The concept of the Coefficient of Linear Expansion is key in understanding how materials expand when heated. This coefficient, often denoted by \( \alpha \), measures the degree to which a certain material expands per degree change in temperature. In our exercise, we consider steel with a coefficient of linear expansion \( \alpha_{\text{steel}} = 1.1 \times 10^{-5} \,{}^{\circ}\mathrm{C}^{-1} \). This value implies that for every degree Celsius increase in temperature, each unit length (or diameter, in our case) will expand by \( 1.1 \times 10^{-5} \times \text{original length} \).Understanding \( \alpha \) helps explain why different materials react differently to heat. For example, steel will expand at a specific rate compared to other materials like aluminum or copper.

The Linear Expansion Formula helps calculate how much a material's length changes with temperature. It's expressed as \( \Delta L = L_0 \alpha \Delta T \), where:

• \( \Delta L \) is the change in length (or diameter in this context),
• \( L_0 \) is the initial length (initial diameter of the hole),
• \( \alpha \) is the coefficient of linear expansion.

In the exercise, \( L_0 \) is 0.99970 cm, and we need a \( \Delta L \) of 0.00030 cm, which is the amount by which the hole's diameter must increase to fit the cylinder. The formula allows easy calculation of how much a material needs to change. By rearranging the formula, you can solve for \( \Delta T \), the change in temperature required to achieve this expansion.

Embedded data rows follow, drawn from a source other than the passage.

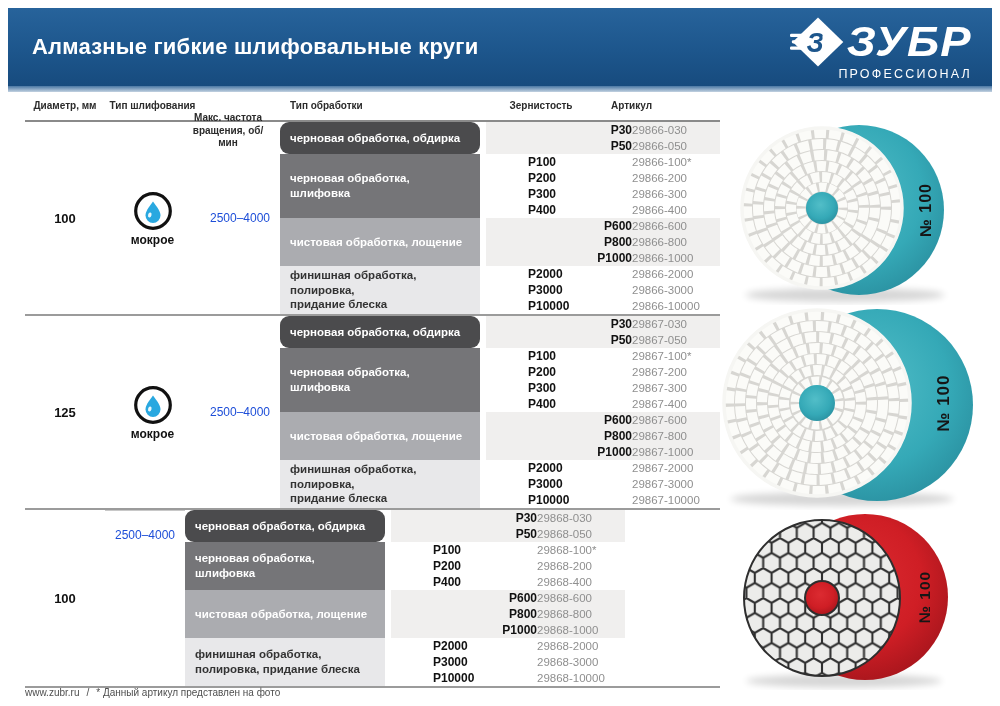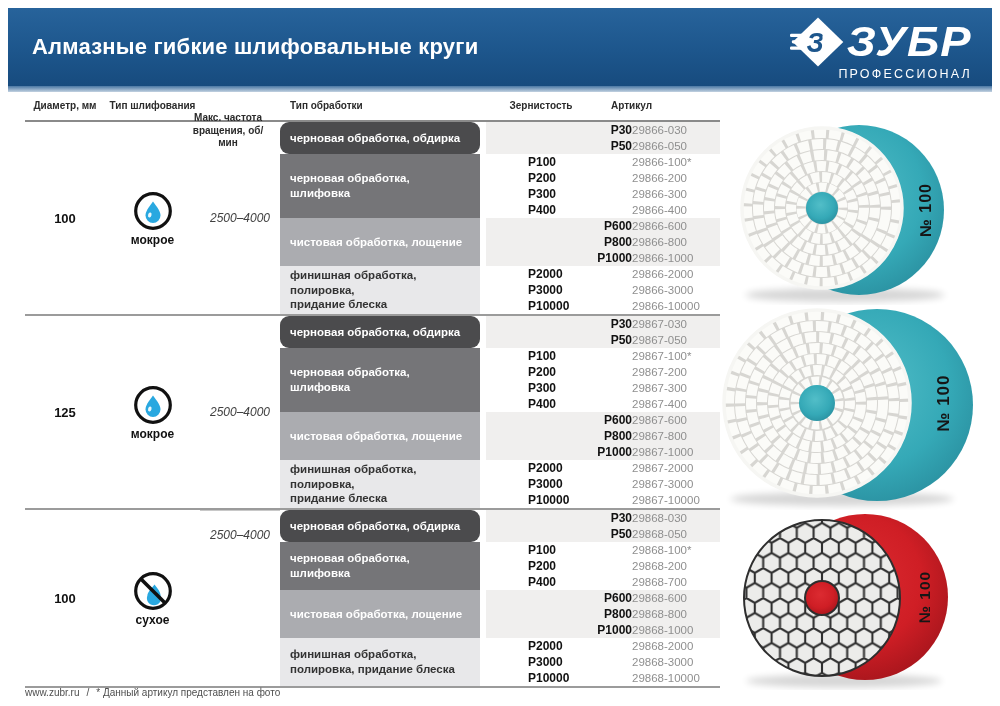--- a/index.html
+++ b/index.html
@@ -40,21 +40,21 @@
   .h-p{left:265px;justify-content:flex-start;text-align:left;}
   .h-g{left:461px;width:110px;}
   .h-a{left:586px;justify-content:flex-start;text-align:left;}
   .blocks{position:absolute;left:25px;top:122px;width:695px;border-bottom:2px solid #9b9b9b;}
   .block{display:flex;}
   .block + .block{border-top:2px solid #9b9b9b;}
   .col-d{width:80px;display:flex;align-items:center;justify-content:center;font-size:13px;font-weight:bold;color:#111;}
   .col-t{width:95px;display:flex;flex-direction:column;align-items:center;justify-content:center;}
   .type-icon{width:42px;height:42px;}
   .type-label{font-size:12px;font-weight:bold;color:#111;margin-top:1px;}
-  .col-f{width:80px;display:flex;align-items:center;justify-content:center;color:#404040;font-size:12px;font-style:italic;}
+  .col-f{width:80px;display:flex;align-items:center;justify-content:center;color:#1d4ed8;font-size:12px;}
   .col-f.split{flex-direction:column;align-items:stretch;justify-content:flex-start;}
   .fcell{display:flex;align-items:center;justify-content:center;}
   .fcell.f1{height:128px;}
   .fcell.f2{height:47px;border-top:1px solid #c8c8c8;}
   .col-right{width:440px;display:grid;grid-template-columns:200px 234px;column-gap:6px;}
   .gcell{display:flex;align-items:center;box-sizing:border-box;padding-left:10px;padding-right:8px;
     font-size:11.5px;font-weight:bold;line-height:1.3;white-space:pre-line;}
   .s0{background:#4b4b4d;color:#fff;border-radius:9px;}
   .s1{background:#757578;color:#fff;}
   .s2{background:#abacb0;color:#fff;}
@@ -260,28 +260,20 @@
           <div class="trow">
             <span class="grit">P10000</span>
             <span class="art">29867-10000</span>
           </div>
         </div>
       </div>
   </section>
 
   <section class="block">
     <div class="col-d">100</div>
-    <div class="col-t">
-      <svg class="type-icon" viewBox="-21 -21 42 42">
-        <circle r="17.3" fill="none" stroke="#111" stroke-width="3.2"></circle>
-        <path d="M1.5,-6.5 C5.2,-1.8 7.6,1.4 7.6,4.6 A7.1,7.1 0 1 1 -5.6,4.6 C-5.6,1.4 -2.2,-1.8 1.5,-6.5 Z" fill="#29a8e0"></path>
-        <line x1="-12.3" y1="-12.3" x2="12.3" y2="12.3" stroke="#111" stroke-width="3.6"></line>
-      </svg>
-      <div class="type-label">сухое</div>
-    </div>
     <div class="col-f split">
       <div class="fcell f2">2500–4000</div>
     </div>
     <div class="col-right">
         <div class="gcell s0">черновая обработка, обдирка</div>
         <div class="rcell z0">
           <div class="trow">
             <span class="grit">P30</span>
             <span class="art">29868-030</span>
           </div>
@@ -295,21 +287,21 @@
           <div class="trow">
             <span class="grit">P100</span>
             <span class="art">29868-100*</span>
           </div>
           <div class="trow">
             <span class="grit">P200</span>
             <span class="art">29868-200</span>
           </div>
           <div class="trow">
             <span class="grit">P400</span>
-            <span class="art">29868-700</span>
+            <span class="art">29868-400</span>
           </div>
         </div>
         <div class="gcell s2">чистовая обработка, лощение</div>
         <div class="rcell z0">
           <div class="trow">
             <span class="grit">P600</span>
             <span class="art">29868-600</span>
           </div>
           <div class="trow">
             <span class="grit">P800</span>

The Temperature Change Calculation in our exercise involves finding \( \Delta T \) using the Linear Expansion Formula. We set up the equation:\[ 0.00030 = 0.99970 \times 1.1 \times 10^{-5} \times \Delta T \]Rearranging and solving the above gives:\[ \Delta T = \frac{0.00030}{0.99970 \times 1.1 \times 10^{-5}} \]After calculation, you find \( \Delta T \approx 27.3^{\circ} \mathrm{C} \).
Now, to find the final temperature \( T_f \), add this change to the initial temperature:
\[ T_f = 30^{\circ} \mathrm{C} + 27.3^{\circ} \mathrm{C} = 57.3^{\circ} \mathrm{C} \]Thus, the steel plate must be heated to approximately 57.3°C for the cylinder to fit snugly into the expanded hole. This calculation shows the relationship between temperature and physical changes in materials, demonstrating how knowledge of thermodynamics and material properties is practically applied.